= Averil Deverell =

First woman called to the bar in Ireland

Averil Katherine Statter Deverell (2 January 1893 – 11 February 1979) was one of the first two women barristers in all of Great Britain and Ireland.

==Biography==
Deverell was born on 2 January 1893 in Dublin to William Deverell and Ada Kate Statter Carr. Her father was a solicitor who became Clerk of the Crown and Peace for County Wicklow, and her mother was the daughter of a London solicitor. She had a twin brother, William Berenger Statter Deverell (1893–1966), who also became a barrister.
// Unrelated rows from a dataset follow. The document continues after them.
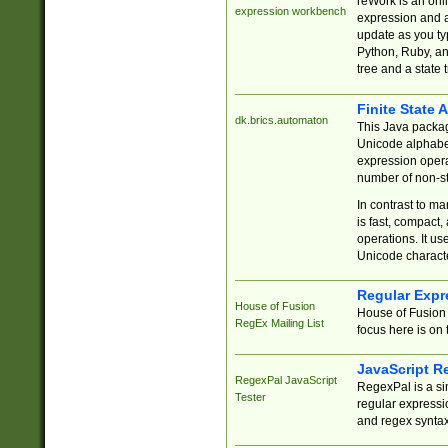
reWork is an onl
expression workbench
expression and a
update as you ty
Python, Ruby, and
tree and a state 
Finite State 
dk.brics.automaton
This Java packa
Unicode alphabet
expression opera
number of non-st
In contrast to m
is fast, compact,
operations. It us
Unicode charact
Regular Expr
House of Fusion
House of Fusion 
RegEx Mailing List
focus here is on 
JavaScript R
RegexPal JavaScript
RegexPal is a si
Tester
regular expressio
and regex syntax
Her cousin, Naomi Constance Wallace (1891–1980), would be called to the bar at the Middle Temple a year after Deverell, in November 1922. Growing up in Greystones, she was taught by her governess until she attended the French School, Bray, while socialising with Irish aristocracy at home.

Deverell attended Trinity College, Dublin (TCD), in 1911, a few years after it opened its doors to women in 1904, and was awarded an LLB in 1915. She joined Trinity’s St John Ambulance VAD unit in 1912 and drove an ambulance in France during the First World War from July to December 1918. When the law changed in 1919 to allow women to become barristers, she and Frances Kyle read for the bar at the King's Inns. She was given an exemption from the full requirements because of her service during the war.

When she and Frances Kyle were called to the bar on 1 November 1921, the admission of two women made international headlines. As she was called to the bar in November 1921, which pre-dated the Anglo-Irish Treaty, and her first case being in January 1922 before the treaty was implemented, she was officially the first woman to act as a barrister in the entire United Kingdom, as all of Ireland remained within the United Kingdom until 6 December 1922.

In January 1922, Deverell joined the Law Library of the Four Courts, where she was the only woman until the arrival of Mary Dillon-Leetch in June 1923. The Library was heavily damaged during the Irish Civil War and was relocated to Dublin Castle until 1931. As a financial supplement to her work, she bought a Cairn Terrier with her first fee, and went on to set up a kennels, becoming a breeder of the dogs. Deverell was the first woman to appear in the Supreme Court of Ireland and the Court of Criminal Appeal in Ireland. In 1928, she became the first Irish female barrister to appear before the Judicial Committee of the Privy Council (JCPC) in London.